Maria [Contributor] - / 1,046 373  
Sep 8, 2019   #2
@yui meow
Hello there. Welcome to the forum. I hope you find the feedback that you receive here to be helpful for your writing endeavors. If you have any more questions, please do not hesitate to approach us for more input. Again, I hope that this helps!

First and foremost, I commend how put-together your essay is. Because you were able to integrate a lot of variation and dynamism into your writing, you were able to showcase how progressive your thoughts were throughout the writing. This makes it easy for the readers to understand the bulk of the text provided.

Having said these positives, I do recommend that you try to have a more analytical point of view when it comes to writing. Focus on curating information with ease through adding more substantive details. Take a glance at the example you've provided in the second paragraph. While it was great that you were trying to incorporate more real-life examples from your viewpoint, it would not be sustainable in the long-run given how you need more concrete and external options to carry you further.

Conclusion also needs a bit more work. Enhance this through adding more analysis by merging together your thoughts from all the paragraphs prior.
habebl - / 1  
Sep 9, 2019   #3
@yui meow
Hey there,
What I like about your essay is, how you structured the text. It is easy to follow your arguments. Another thing that I like is how you used linking words like "Furthermore", "To start with" or "Although".

Because you are preparing for TOEFL, I do recommend that you try to extend your essay. Now you used 339 words. Try to make it 400-500.

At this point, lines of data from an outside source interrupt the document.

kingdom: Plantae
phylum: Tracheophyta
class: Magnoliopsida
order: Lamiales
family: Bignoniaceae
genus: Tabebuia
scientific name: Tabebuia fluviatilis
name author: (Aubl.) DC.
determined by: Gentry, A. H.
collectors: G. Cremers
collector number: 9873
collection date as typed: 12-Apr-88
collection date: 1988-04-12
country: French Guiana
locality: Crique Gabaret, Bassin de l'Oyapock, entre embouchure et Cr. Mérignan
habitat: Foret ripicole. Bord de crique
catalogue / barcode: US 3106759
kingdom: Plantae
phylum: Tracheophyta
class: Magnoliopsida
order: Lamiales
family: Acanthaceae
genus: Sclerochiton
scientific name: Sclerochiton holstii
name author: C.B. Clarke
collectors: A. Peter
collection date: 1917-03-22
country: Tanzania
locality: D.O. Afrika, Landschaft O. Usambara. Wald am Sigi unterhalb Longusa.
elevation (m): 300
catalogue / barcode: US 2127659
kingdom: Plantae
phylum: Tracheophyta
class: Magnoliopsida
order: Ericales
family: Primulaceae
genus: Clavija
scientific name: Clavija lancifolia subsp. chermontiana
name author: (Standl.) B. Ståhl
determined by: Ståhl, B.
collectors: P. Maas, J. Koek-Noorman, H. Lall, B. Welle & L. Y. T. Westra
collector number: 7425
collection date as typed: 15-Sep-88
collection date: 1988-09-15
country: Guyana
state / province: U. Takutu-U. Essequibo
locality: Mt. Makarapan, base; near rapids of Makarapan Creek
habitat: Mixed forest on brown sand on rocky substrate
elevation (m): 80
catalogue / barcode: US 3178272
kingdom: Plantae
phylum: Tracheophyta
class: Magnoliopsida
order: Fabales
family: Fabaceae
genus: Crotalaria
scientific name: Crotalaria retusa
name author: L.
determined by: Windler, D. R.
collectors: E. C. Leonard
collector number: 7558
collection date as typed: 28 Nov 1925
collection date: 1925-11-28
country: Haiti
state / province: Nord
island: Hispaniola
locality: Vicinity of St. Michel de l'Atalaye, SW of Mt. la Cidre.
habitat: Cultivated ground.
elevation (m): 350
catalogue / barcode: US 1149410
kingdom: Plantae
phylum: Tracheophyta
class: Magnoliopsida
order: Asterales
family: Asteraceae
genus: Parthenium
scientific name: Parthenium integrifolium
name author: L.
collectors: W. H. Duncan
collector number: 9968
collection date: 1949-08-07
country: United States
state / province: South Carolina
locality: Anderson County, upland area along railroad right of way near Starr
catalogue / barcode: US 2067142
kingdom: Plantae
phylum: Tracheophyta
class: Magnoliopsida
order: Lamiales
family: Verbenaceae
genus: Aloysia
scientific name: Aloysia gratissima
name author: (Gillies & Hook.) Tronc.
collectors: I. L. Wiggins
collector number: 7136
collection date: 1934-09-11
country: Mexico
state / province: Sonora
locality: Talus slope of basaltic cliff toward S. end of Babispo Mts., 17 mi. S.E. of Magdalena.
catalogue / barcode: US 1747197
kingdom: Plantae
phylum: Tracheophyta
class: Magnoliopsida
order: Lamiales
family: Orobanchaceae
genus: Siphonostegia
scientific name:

But all in all, a good essay as far as I can say.
OP yui meow 2 / 4 1  
Sep 16, 2019   #4
@Maria
Hi Maria, thank you so much for your helpful suggestions! Indeed I need to work more on the reasoning part after the first sentence in the body paragraph, and maybe add another sentence to link the example to the reasoning. I also plan to paraphrase the main reasons again in the conclusion to make it more "conclusive".
OP yui meow 2 / 4 1  
Sep 16, 2019   #5
@habebl
Hi habebl, thank you for your advice! Yeah it's better to have a longer essay. I extended the second paragraph and the conclusion, and it has reached 400-500 words.

@yui meow
Version 2 with longer 2nd paragraph and conclusions

... due to the reasons in communication, support and common interests.

Furthermore, ...

... of new friends in a short time, and this is because a small friend circle provide easier communication, more available support and more enjoyable group activities.